Investigation Overview
San Diego, Jan. 11, 2012 (Shareholders Foundation) -- An investigation on behalf of investors in shares of United Community Banks, Inc. (NASDAQ:UCBI) over potential securities laws violations by certain officers and directors at United Community Banks was announced.
The investigation by a law firm focuses on possible claims on behalf of purchasers of the securities of United Community Banks, Inc. (NASDAQ:UCBI) concerning whether the company, certain of its officers and directors, or others have possibly violated federal securities laws. Specifically, the investigation concerns whether certain statements United Community Banks business, its prospects and its operations were potentially materially false and misleading at the time they were made.
Since its 1:5 split on June 20, 2011 shares of United Community Banks, Inc. (Public, NASDAQ:UCBI) dropped from over $11 per share in early August 2011 to as low as $6.28 per share in November 2011.
Then on January 6, 2012, United Community Banks, Inc. announced that it will restate its financial statements for the fourth quarter and year ended December 31, 2010 and the first three quarters of 2011, and that the financial statements for the these periods should no longer be relied on.

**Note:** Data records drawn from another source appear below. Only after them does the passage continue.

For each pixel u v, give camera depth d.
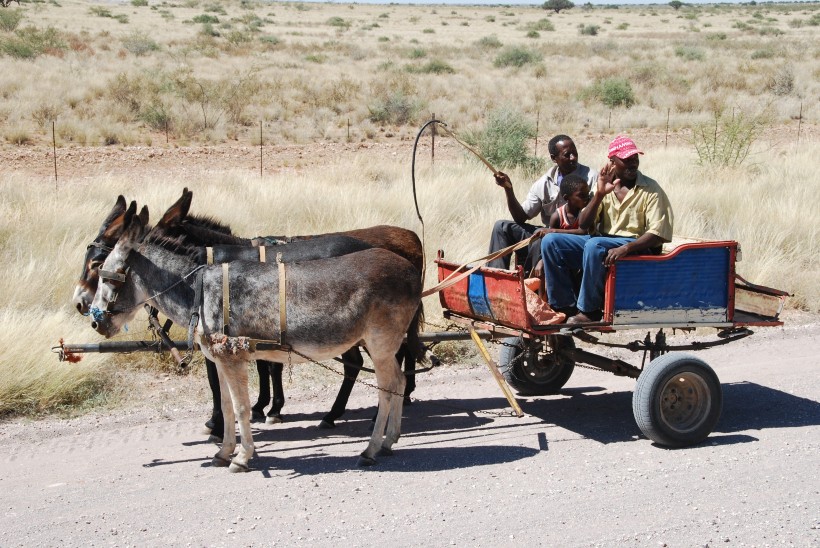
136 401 8.46
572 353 7.71
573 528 5.65
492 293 7.34
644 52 63.53
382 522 5.77
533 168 21.59
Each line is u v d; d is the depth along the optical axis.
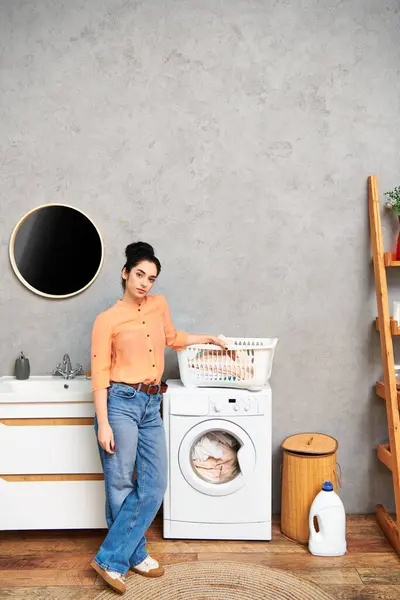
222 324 3.35
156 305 2.80
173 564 2.76
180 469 2.98
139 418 2.65
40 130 3.34
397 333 3.02
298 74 3.32
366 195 3.32
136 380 2.65
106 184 3.34
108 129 3.33
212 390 2.99
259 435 2.94
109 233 3.35
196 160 3.33
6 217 3.36
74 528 2.99
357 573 2.66
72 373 3.27
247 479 2.96
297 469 3.00
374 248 3.21
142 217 3.34
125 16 3.32
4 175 3.35
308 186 3.33
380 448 3.26
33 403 2.95
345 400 3.36
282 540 3.02
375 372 3.35
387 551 2.88
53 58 3.33
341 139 3.32
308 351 3.36
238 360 2.97
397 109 3.32
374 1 3.31
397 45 3.31
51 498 2.98
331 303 3.35
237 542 2.99
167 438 2.98
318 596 2.47
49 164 3.35
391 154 3.32
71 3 3.33
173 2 3.32
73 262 3.34
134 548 2.60
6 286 3.36
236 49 3.31
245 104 3.32
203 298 3.35
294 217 3.34
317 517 2.87
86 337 3.36
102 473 2.97
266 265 3.34
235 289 3.35
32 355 3.37
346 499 3.36
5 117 3.35
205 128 3.32
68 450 2.97
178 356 3.07
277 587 2.54
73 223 3.34
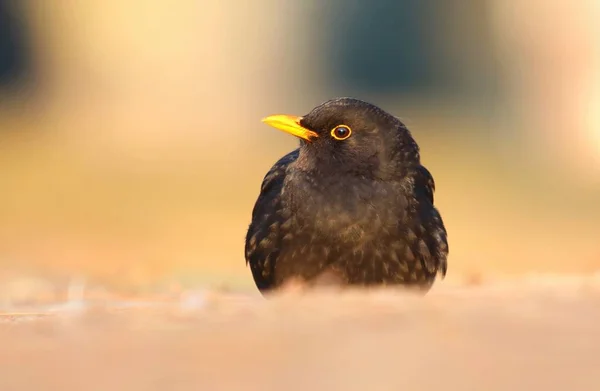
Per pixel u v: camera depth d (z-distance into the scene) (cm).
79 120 3656
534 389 493
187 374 522
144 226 2202
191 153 3222
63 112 3734
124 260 1789
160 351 568
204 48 3831
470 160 3084
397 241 868
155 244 2009
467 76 4034
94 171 2853
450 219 2377
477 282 971
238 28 3878
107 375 526
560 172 3017
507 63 3547
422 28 4147
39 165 2903
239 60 3875
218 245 2012
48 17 3884
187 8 3819
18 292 1118
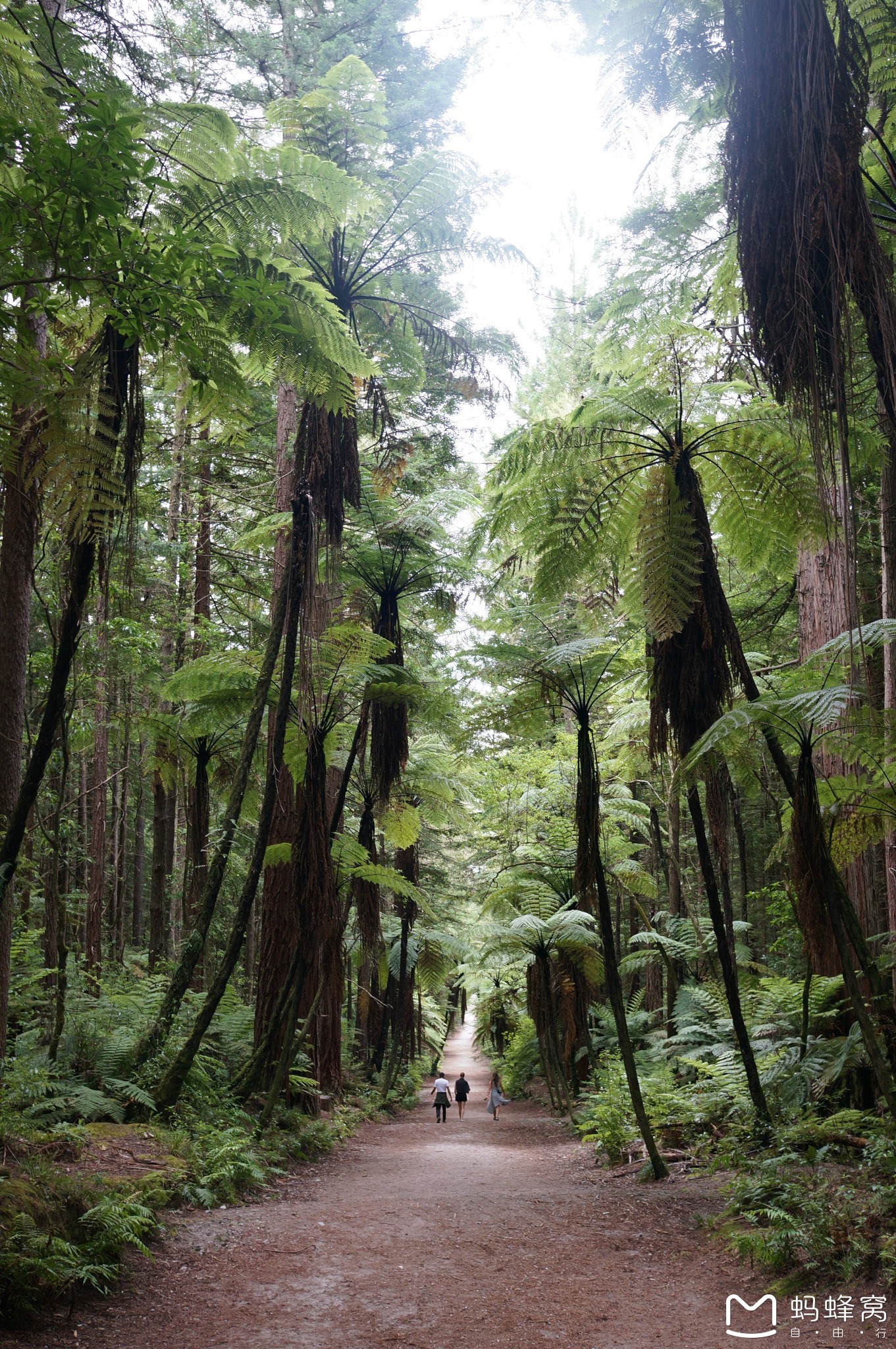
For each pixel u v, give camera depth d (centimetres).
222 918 1753
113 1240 425
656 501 602
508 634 1058
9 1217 396
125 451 471
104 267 373
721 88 533
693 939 1321
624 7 438
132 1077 709
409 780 1419
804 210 323
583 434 643
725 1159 642
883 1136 571
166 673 1312
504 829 1669
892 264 370
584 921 1333
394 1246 511
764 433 599
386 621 1085
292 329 480
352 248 938
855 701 613
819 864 531
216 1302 411
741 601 1231
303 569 807
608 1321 399
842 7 342
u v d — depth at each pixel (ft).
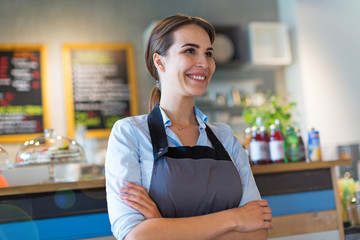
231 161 4.79
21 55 13.43
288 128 7.07
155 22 14.05
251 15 15.89
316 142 6.95
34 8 13.79
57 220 5.26
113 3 14.56
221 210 4.48
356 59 15.65
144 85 14.44
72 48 13.84
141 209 4.14
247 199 4.70
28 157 6.22
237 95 14.89
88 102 13.76
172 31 4.78
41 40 13.70
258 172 6.17
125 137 4.52
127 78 14.20
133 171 4.37
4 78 13.23
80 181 5.35
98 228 5.40
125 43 14.42
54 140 6.46
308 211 6.41
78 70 13.82
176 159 4.46
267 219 4.40
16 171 6.50
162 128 4.68
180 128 4.86
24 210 5.17
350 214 6.79
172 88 4.83
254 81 15.58
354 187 7.06
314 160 6.90
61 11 14.02
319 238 6.40
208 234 4.03
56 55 13.75
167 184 4.31
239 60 14.90
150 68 5.20
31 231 5.17
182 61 4.65
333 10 15.66
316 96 15.02
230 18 15.69
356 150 12.07
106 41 14.29
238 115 15.03
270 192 6.28
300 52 15.11
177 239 3.94
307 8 15.39
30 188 5.16
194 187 4.35
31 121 13.24
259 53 15.01
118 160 4.39
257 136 6.66
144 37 14.55
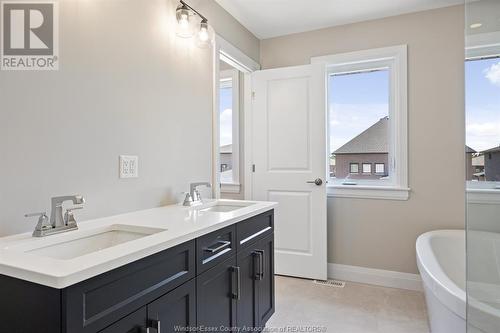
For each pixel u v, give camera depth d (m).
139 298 0.95
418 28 2.61
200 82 2.19
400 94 2.66
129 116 1.60
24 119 1.15
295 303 2.37
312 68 2.85
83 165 1.37
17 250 0.97
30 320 0.78
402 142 2.66
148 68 1.73
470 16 1.78
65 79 1.29
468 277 1.48
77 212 1.34
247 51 2.89
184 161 2.02
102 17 1.46
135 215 1.52
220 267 1.39
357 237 2.83
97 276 0.82
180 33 1.90
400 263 2.69
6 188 1.09
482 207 1.56
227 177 3.38
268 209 1.89
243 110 3.22
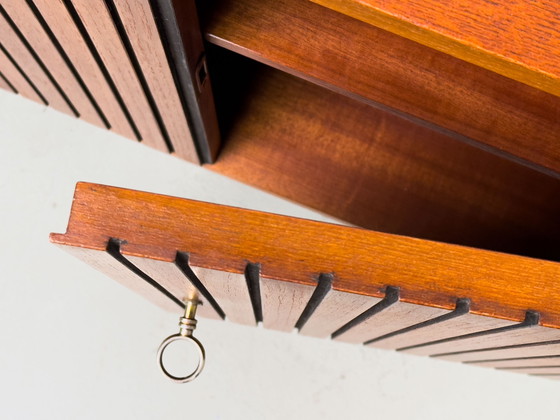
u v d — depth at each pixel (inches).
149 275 16.6
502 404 35.7
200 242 13.0
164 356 34.8
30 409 33.9
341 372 35.4
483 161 25.0
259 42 17.5
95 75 20.9
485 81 17.9
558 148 17.5
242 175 25.7
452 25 11.9
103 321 34.9
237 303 19.6
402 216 24.7
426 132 25.3
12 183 35.6
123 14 15.8
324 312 17.9
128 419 34.1
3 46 22.0
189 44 17.2
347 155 25.2
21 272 35.0
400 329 18.9
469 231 24.4
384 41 17.8
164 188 35.4
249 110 25.6
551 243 24.2
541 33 11.9
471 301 13.1
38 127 36.0
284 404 34.9
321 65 17.5
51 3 16.5
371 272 13.1
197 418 34.4
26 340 34.5
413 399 35.4
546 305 13.1
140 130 25.7
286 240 13.0
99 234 13.0
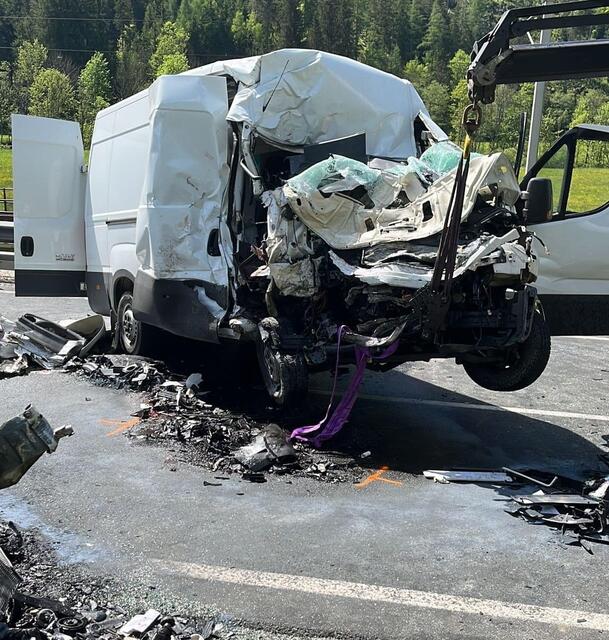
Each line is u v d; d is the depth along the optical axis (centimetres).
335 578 363
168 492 462
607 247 799
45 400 641
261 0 9506
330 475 501
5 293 1326
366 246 549
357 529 418
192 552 386
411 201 581
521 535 418
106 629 314
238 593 348
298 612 333
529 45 439
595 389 779
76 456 516
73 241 923
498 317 536
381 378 785
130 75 8256
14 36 9644
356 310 563
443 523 430
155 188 660
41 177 893
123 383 688
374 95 708
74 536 401
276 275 560
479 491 483
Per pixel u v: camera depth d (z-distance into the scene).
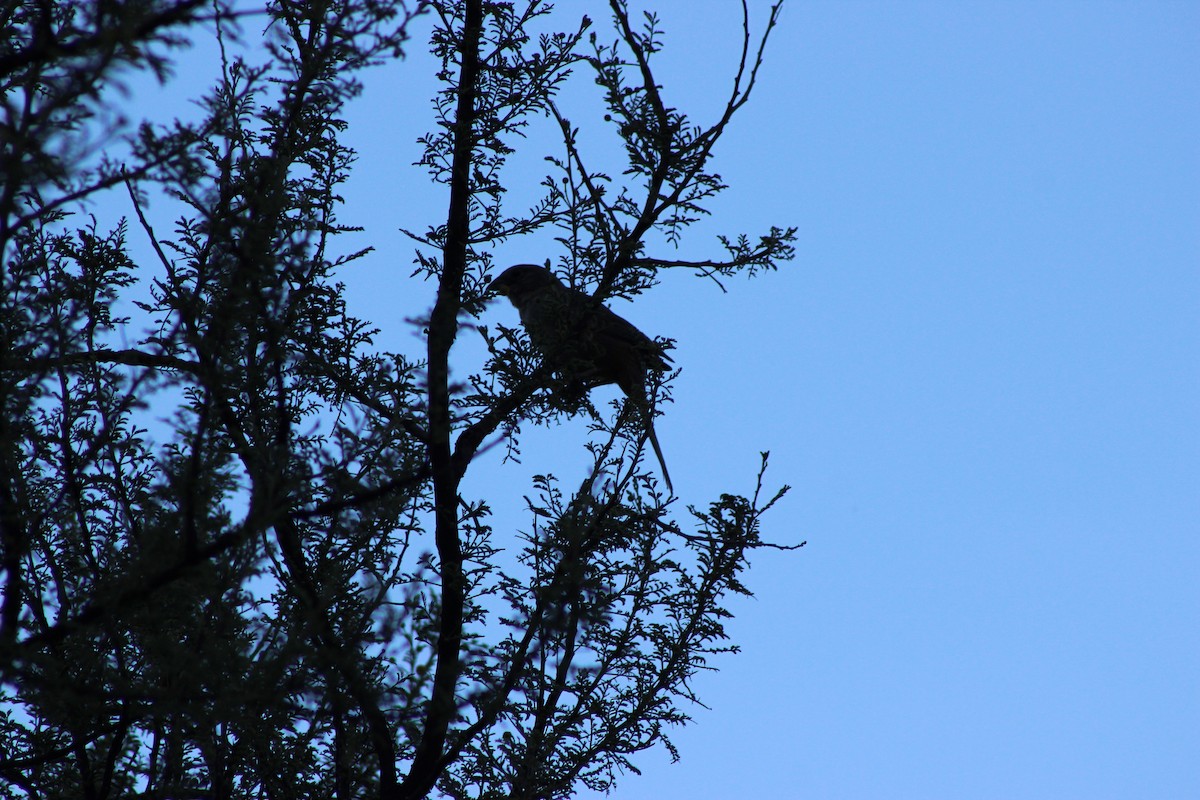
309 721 9.50
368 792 9.62
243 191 8.66
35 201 8.06
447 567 10.48
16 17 8.16
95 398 9.58
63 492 8.92
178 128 7.42
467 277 11.84
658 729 10.78
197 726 8.70
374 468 9.05
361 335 10.48
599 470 11.50
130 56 6.62
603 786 10.64
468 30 12.34
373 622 9.28
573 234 11.48
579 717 10.72
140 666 9.30
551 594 10.35
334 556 9.75
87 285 9.95
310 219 8.78
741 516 11.24
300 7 8.88
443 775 10.57
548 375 11.34
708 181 11.13
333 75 8.83
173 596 8.44
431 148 12.31
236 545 7.53
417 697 8.73
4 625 8.30
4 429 8.26
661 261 11.30
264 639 9.23
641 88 10.91
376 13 7.93
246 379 8.84
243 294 8.09
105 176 7.35
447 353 10.12
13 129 6.76
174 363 8.91
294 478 8.05
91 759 9.84
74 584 9.63
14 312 8.73
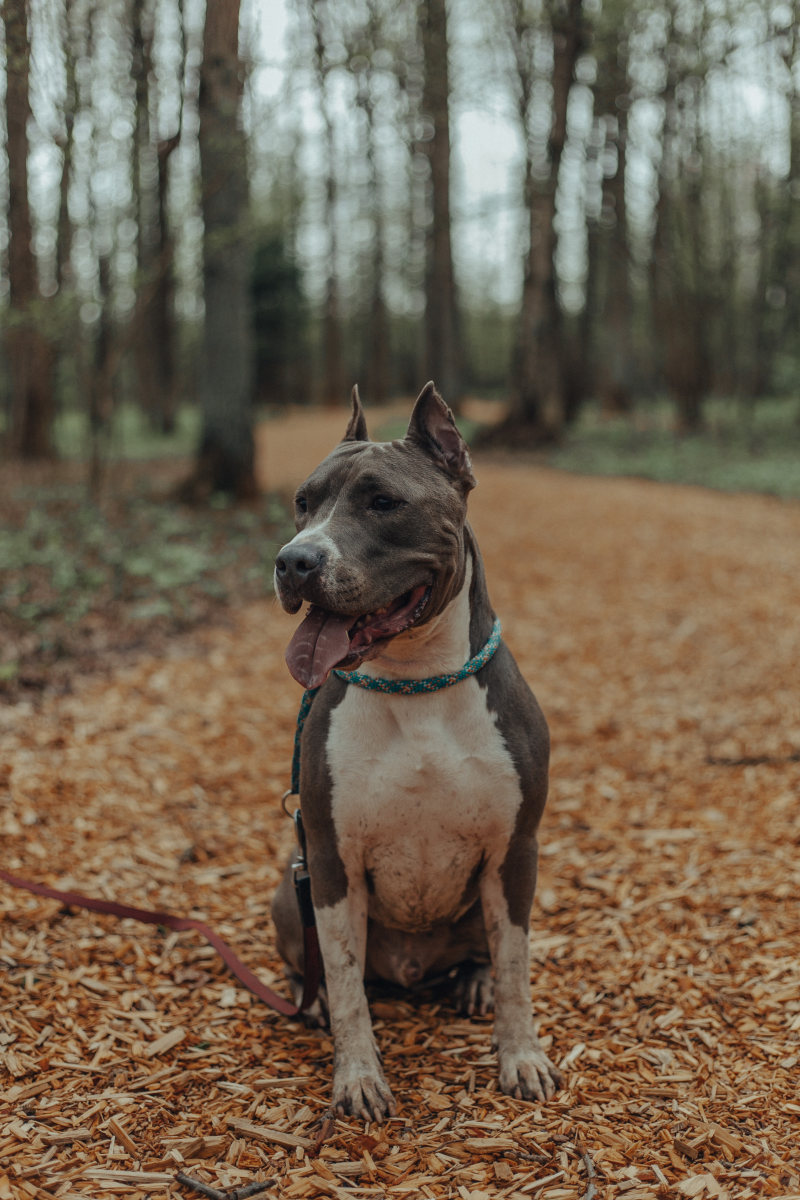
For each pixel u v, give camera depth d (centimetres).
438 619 240
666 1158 222
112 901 354
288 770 492
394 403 4075
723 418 2319
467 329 5609
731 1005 288
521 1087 248
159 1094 247
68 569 767
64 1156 221
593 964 318
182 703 579
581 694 619
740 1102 242
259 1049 272
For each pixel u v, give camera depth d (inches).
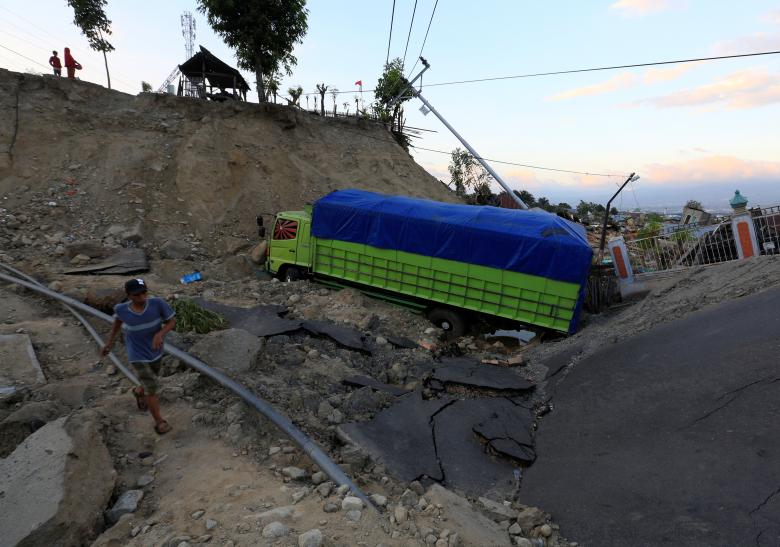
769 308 261.1
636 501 163.5
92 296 336.2
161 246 581.6
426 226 412.8
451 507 153.6
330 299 434.3
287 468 163.6
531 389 289.6
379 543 125.0
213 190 700.7
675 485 164.4
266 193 751.7
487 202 1360.7
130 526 130.8
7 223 525.0
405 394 267.3
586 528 158.4
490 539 141.6
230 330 269.7
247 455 174.9
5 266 418.3
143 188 650.2
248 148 803.4
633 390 242.4
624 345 304.5
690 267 416.8
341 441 207.8
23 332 279.9
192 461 169.0
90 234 555.8
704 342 257.9
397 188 928.3
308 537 117.2
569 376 292.8
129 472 160.6
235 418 195.5
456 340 411.2
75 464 142.3
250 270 559.5
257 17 794.2
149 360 179.8
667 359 258.2
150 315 177.8
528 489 190.7
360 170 927.7
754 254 383.2
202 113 808.9
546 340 398.0
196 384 227.0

United Community Banks, Inc. announced that it will record an additional income tax expense of $156.7 million and a charge to other comprehensive income in shareholders equity of $10.2 million in order to establish a full deferred tax asset valuation allowance as of December 31, 2010. United Community Banks, Inc. stated that it was recording this valuation allowance to resolve comments made by the U.S. Securities and Exchange Commission (SEC) regarding United Community Banks net deferred tax assets. United Community Banks, Inc. said that the revision for the fourth quarter of 2010 will increase the previously reported net loss of $16.4 million to $173.1 million or $9.25 per share, and will increase the previously reported net loss for the full year 2010 of $345.6 million to $502.3 million, or $27.09 per share.